Professor Voolsamdrek of the Technische Hochschule cocked his head. This ragged, itinerant creature was speaking without authority of things in which he had no qualification or degree, which was dangerous. (Indeed it
was, and the reason Jacob Bayer had been ejected from one town after another like bullet casings from the port of a gun.)

“Significant!” Jacob Bayer repeated derisively. “The emanations that you take to be enough to provide for God a dwelling are equal only to a tiny fraction of the flood that reaches us from the sun. A billionth? No. A trillionth? No. Perhaps a trillionth part of a trillionth part, if that? And that flood that strikes us is of the sun’s full generation only what strikes [pausing to calculate the circumference of the earth’s orbit around the sun and convert it, approximately, to degrees, he appeared to be undergoing some sort of attack] thirty seconds of arc on a flat plane, concomitantly reduced by the fact that the sun is a sphere. In other words, half a sixtieth of a three-hundred-and-sixtieth, of half a sixtieth of a three-hundred-and-sixtieth, or, approximately, one part in two billion. And that just of our sun, an incomprehensibly minor part of the fleet of suns that stretch into the infinity of the universe.

“Mind you, to be infinitely insignificant in power is only one shortcoming of your golden network. It is also a weakling of variety, a tiny sliver of the radio spectrum, not even a piccolo to a great symphony orchestra. The curtains of light and sound that flood through space in mutual clashes and interference are something rather different from your little mousetrap for God. But perhaps you did not know this.

“Perhaps it is, then, quality that distinguishes this construction. I have been in Koidanyev only a day, but I have heard, or heard reported, quite a few telephone conversations. Many of them were about the telephone itself, and how miraculous it is. Surely a declaration of miraculousness does not, cannot, itself provide the substance of a miracle. And then I have heard inquiries about the health of interlocutors, How are you? for example; and the exchange of contractual information, You bring me the planks, and I’ll attach them to the axles; and the articulation of great questions, such as, Didn’t his eyes sweep over Mrs. Molodetsky’s bosom like a hand stroking a cat? Of course, we can infer the substance of the
p’tcha
-making woman’s exchange with Markovich the egg handler and Sam the butcher. Orders for calves’ feet and eggs, or perhaps for blotting paper and glue, certainly would attract the eye of God, if not His envy, and excite in Him the lust to lie in a place where such miracles occur, to take up residence even, amid the dim and
monochromatic electrons, confined in hair-thin channels rather than exploding in stormlike fronts across galaxies, because such miraculous quality cannot prove to Him anything but irresistible. Right?
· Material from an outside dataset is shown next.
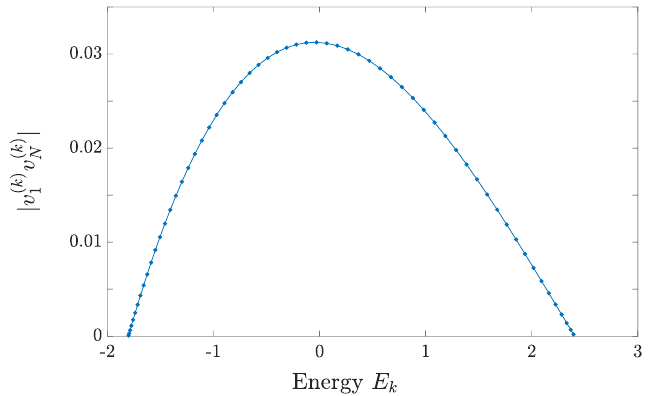
( k ) ( k ) | of the boundary amplitudes of k -th v N 1 (in units of J ), for an ordered chain k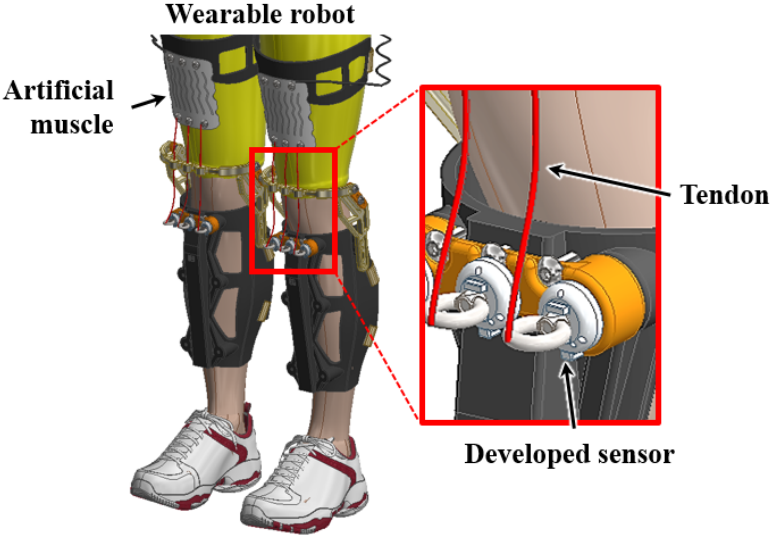
Figure 15. Conceptual assembly modeling of integration of the developed sensor and the wear- able robot.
“But I ask you this,” he said, as if dismissing his previously stated arguments, as of course he was not. “What makes this network more miraculous than the telegraph, which has been with us in force for half a century, which casts a wider and more comprehensive net, runs under more seas, crosses more passes, and branches into countless more locations? Would God favor speech more than abstract code, and, if so, why? Why, in fact, would He not want to live in the post office? Hundreds of thousands of nodes, branching into hundreds of millions of terminals, in a spectacular network the mission of which is to transmit great masses of silent, simple, unspoken code—that is, lines that make letters, letters that make words, words that make phrases, and so on. A code that, though transmitted in utter soundlessness and privacy, blossoms at its destination into colorful and evocative images—of battles, love affairs, great cities, oceans in storm, stars bursting, children born, wagons creaking, hearts healing. A code that opens like fireworks against a black sky, and rises in its solidity and beauty like prayer. Why is this in any way a lesser network, a lesser attraction, or a lesser temptation to the eye of God?